Hoje descobri que não consigo fazer mal a uma mosca. Quando fui aquecer meu almoço no microondas, vi que uma mosca havia entrado de gaiata no forno programado para aquecer o congelado à potência máxima por cinco minutos. Antes de fechar a porta do forno e apertar "INICIAR", vislumbrei dois cenários distintos:

1) eu fecho a mosca dentro do forno, aperto INICIAR, ouço um estalo (da mosca explodindo sobre meu estrogonofe de frango congelado), ingiro uma refeição infectada por uma praga rara transmitida por mosca cozidas em microondas e morro na primeira passagem da lua sem que ninguém saiba do que adoeci. Talvez o Nobel da Medicina de 2057 cite meu misterioso óbito em seu discurso de nomeação.

 2) espanto a mosca do forno antes de apertar INICIAR, faço uma média com Deus e ganho, talvez, uns 2 segundos a mais de vida. 

E mesmo que dois segundos não possam parecer muita coisa na sobrevida dum homem, eu acabei optando por enxotar a mosquinha do meu microondas.

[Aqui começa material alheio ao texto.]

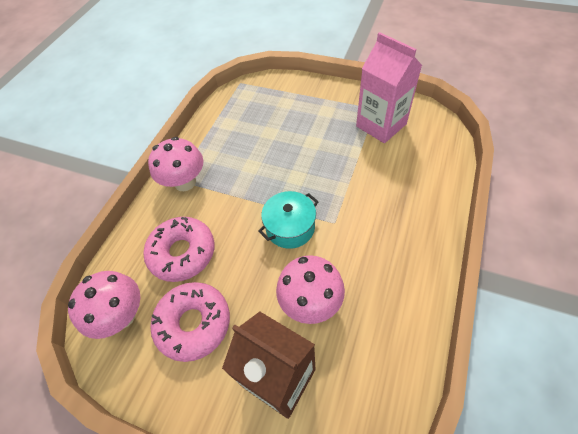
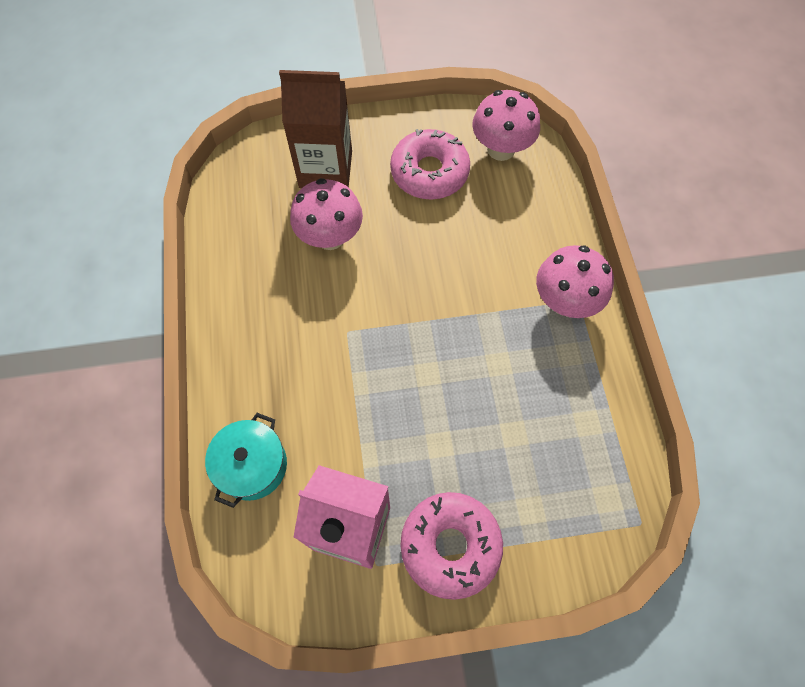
camera: 145 degrees right, 10 degrees up
(182, 253) = (493, 223): pink donut -> pink donut (450, 546)
(290, 227) = (395, 302): turquoise pot -> turquoise pot (252, 465)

Se não pelos dois segundos a mais de sobrevida, pelo menos para evitar o estalido horripilante de um ser submetido à crueldade gratuita e desmedida do ser humano.

E também, é claro, porque eu não pude deixar de pensar que o forno de microondas está para o efeito estufa assim como a minha mosquinha está para as baleias martirizadas que espalham, num gesto desesperado, seus cocôs-do-mar pela praia, na esperança de que alguém entenda a sua dramática mensagem ecológica (ao invés de simplesmente comê-la, que é o que a gente tem feito até então).